Invention and Innovation: Some Personal Reflections
Location:B01 McCourtney Hall
The Webster’s dictionary defines “Invention” as “discovery, finding” meaning, “to produce (as something useful) for the first time through the use of imagination or of ingenious thinking and experiment.” This is distinctly different from the definition of “Innovation” as “the introduction of something new”. Others have also described innovation as, “the first commercial use of new technology/invention”. Hence, though the pursuit of new knowledge/science (and hence invention) is commendable and a necessary first step, yet the successful development/commercialization of new technology or the original invention (and hence innovation) is crucial to industry for value creation. Such innovation usually requires several additional inventions on the way to successful commercialization. Requirements and skill sets at the individual and the organizational levels are very different for the path to “Invention” and “Innovation”. Personal reflections of such requirements will be presented from author’s experiences over 40 years of conducting and leading industrial research and development projects. Enablers and barriers to “Invention” and “Innovation” will be highlighted. Three examples of such “Inventions” and “Innovation” in ethylene epoxidation catalysis will be covered that have provided several hundreds of million dollars worth of cumulative benefits over the past three decades and provided added capacity equivalent to a world scale unit. Two other examples of “Invention” will be presented that have the potential of becoming Innovations and create value in the future. These are in the areas of three-way automotive emissions control and in the production of ethylene from methane by selective oxidative coupling of methane.
Madan M. Bhasin
Mid-Atlantic Technology Research & Innovation Center (MATRIC)
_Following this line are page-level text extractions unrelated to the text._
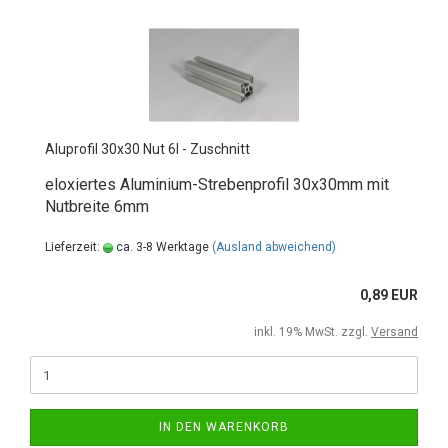
Aluprofil 30x30 Nut 6I - Zuschnitt
eloxiertes Aluminium-Strebenprofil 30x30mm mit
Nutbreite 6mm
Lieferzeit:
ca. 3-8 Werktage
(Ausland abweichend)
0,89 EUR
inkl. 19% MwSt. zzgl.
Versand
IN DEN WARENKORB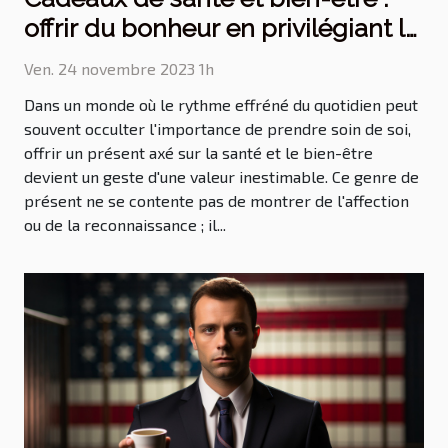
offrir du bonheur en privilégiant la
santé
Ven. 24 novembre 2023 1h
Dans un monde où le rythme effréné du quotidien peut
souvent occulter l'importance de prendre soin de soi,
offrir un présent axé sur la santé et le bien-être
devient un geste d'une valeur inestimable. Ce genre de
présent ne se contente pas de montrer de l'affection
ou de la reconnaissance ; il...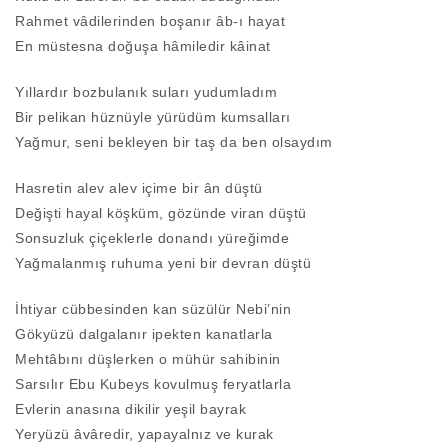
Rahmet vâdilerinden boşanır âb-ı hayat
En müstesna doğuşa hâmiledir kâinat
Yıllardır bozbulanık suları yudumladım
Bir pelikan hüznüyle yürüdüm kumsalları
Yağmur, seni bekleyen bir taş da ben olsaydım
Hasretin alev alev içime bir ân düştü
Değişti hayal köşküm, gözünde viran düştü
Sonsuzluk çiçeklerle donandı yüreğimde
Yağmalanmış ruhuma yeni bir devran düştü
İhtiyar cübbesinden kan süzülür Nebi’nin
Gökyüzü dalgalanır ipekten kanatlarla
Mehtâbını düşlerken o mühür sahibinin
Sarsılır Ebu Kubeys kovulmuş feryatlarla
Evlerin anasına dikilir yeşil bayrak
Yeryüzü âvâredir, yapayalnız ve kurak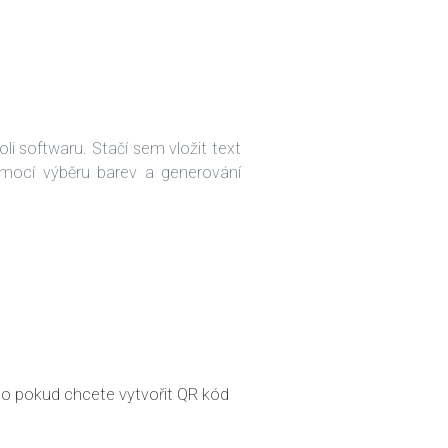
i softwaru. Stačí sem vložit text
mocí výběru barev a generování
ebo pokud chcete vytvořit QR kód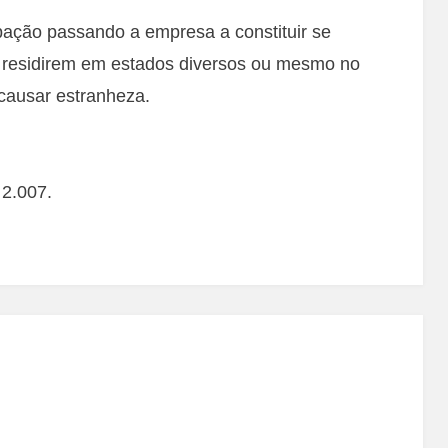
rbação passando a empresa a constituir se
s residirem em estados diversos ou mesmo no
 causar estranheza.
2.007.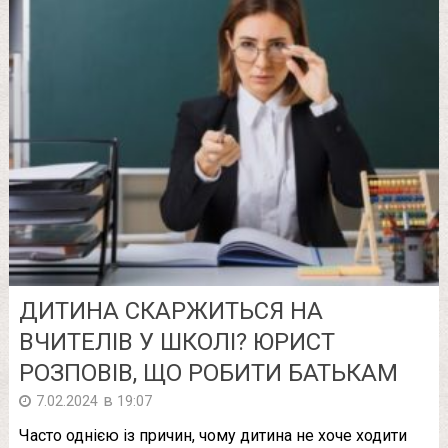
ДИТИНА СКАРЖИТЬСЯ НА
ВЧИТЕЛІВ У ШКОЛІ? ЮРИСТ
РОЗПОВІВ, ЩО РОБИТИ БАТЬКАМ
в
7.02.2024
19:07
Часто однією із причин, чому дитина не хоче ходити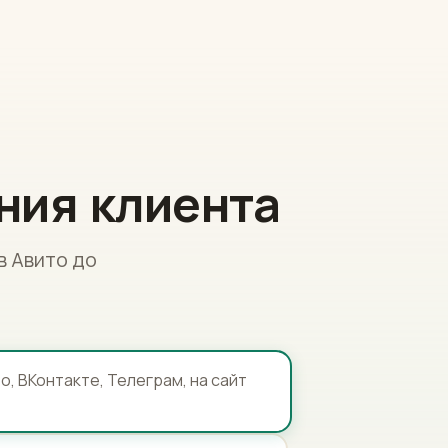
ния клиента
в Авито до
о, ВКонтакте, Телеграм, на сайт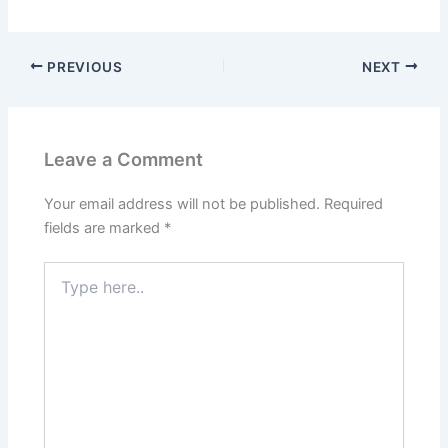
PREVIOUS
NEXT
Leave a Comment
Your email address will not be published.
Required
fields are marked
*
Type
here..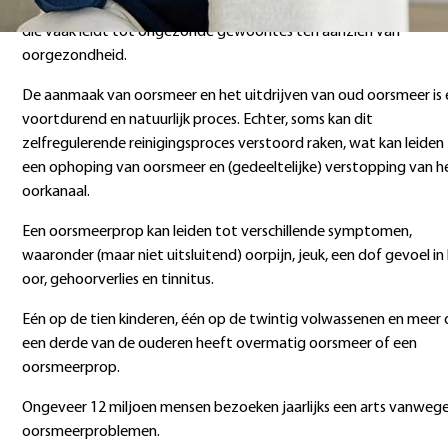
zij denken dat oorsmeer een teken van viezigheid is. Dit is een fa
die vaak leidt tot ongezonde gewoontes ten aanzien van
oorgezondheid.
De aanmaak van oorsmeer en het uitdrijven van oud oorsmeer is
voortdurend en natuurlijk proces. Echter, soms kan dit
zelfregulerende reinigingsproces verstoord raken, wat kan leiden
een ophoping van oorsmeer en (gedeeltelijke) verstopping van h
oorkanaal.
Een oorsmeerprop kan leiden tot verschillende symptomen,
waaronder (maar niet uitsluitend) oorpijn, jeuk, een dof gevoel in
oor, gehoorverlies en tinnitus.
Eén op de tien kinderen, één op de twintig volwassenen en meer
een derde van de ouderen heeft overmatig oorsmeer of een
oorsmeerprop.
Ongeveer 12 miljoen mensen bezoeken jaarlijks een arts vanweg
oorsmeerproblemen.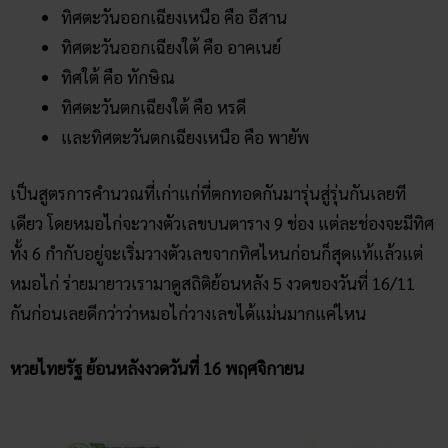
ทิศตะวันออกเฉียงเหนือ คือ อีสาน
ทิศตะวันออกเฉียงใต้ คือ อาคเนย์
ทิศใต้ คือ ทักษิณ
ทิศตะวันตกเฉียงใต้ คือ หรดี
และทิศตะวันตกเฉียงเหนือ คือ พายัพ
เป็นสูตรการคำนวณที่เก่าแก่ที่ตกทอดกันมารุ่นสู่รุ่นกันเลยที
เดียว โดยหมอไก่จะวางตัวเลขบนตาราง 9 ช่อง แต่ละช่องจะมีทิศ
ทั้ง 6 กำกับอยู่จะเริ่มวางตัวเลขจากทิศไหนก่อนก็สุดแท้แล้วแต่
หมอไก่ ร่ายมายาวเรามาดูสถิติย้อนหลัง 5 งวดของวันที่ 16/11
กันก่อนเลยดีกว่าว่าหมอไก่วางเลขได้แม่นมากแค่ไหน
หวยไทยรัฐ ย้อนหลังงวดวันที่ 16 พฤศจิกายน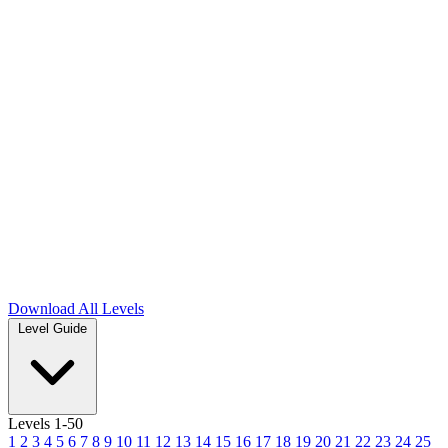
Download
All Levels
Level Guide
Levels 1-50
1
2
3
4
5
6
7
8
9
10
11
12
13
14
15
16
17
18
19
20
21
22
23
24
25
Madan Bhasin has over 45 years of experience in the chemical industry, primarily with Union Carbide and Dow Chemical. His primary area of expertise is heterogeneous catalysis, with a strong emphasis on surface science and the analytical techniques involved in catalyst characterization. He participated in the discovery, development, and commercialization of eleven generations of improved high efficiency ethylene epoxidation catalysts that have contributed to Union Carbide’s and Dow’s technology leadership position in this area.
Dr. Bhasin received his Ph.D. in Physical Chemistry from the University of Notre Dame in 1963. He received his B.S. from Delhi University. He is the inventor or co-inventor of more than 22 U.S. Patents. Dr. Bhasin was elected to the National Academy of Engineering in 2006 in recognition of his contributions to breakthroughs in the catalytic production of ethylene oxide.
He is currently Chief Scientific Advisor for MATRIC Corporation. Bhasin joined MATRIC in 2009 as Chief Scientific Advisor and is responsible for planning and guidance of research projects and international business development. He also serves as a resource and mentor for both senior and junior staff at MATRIC.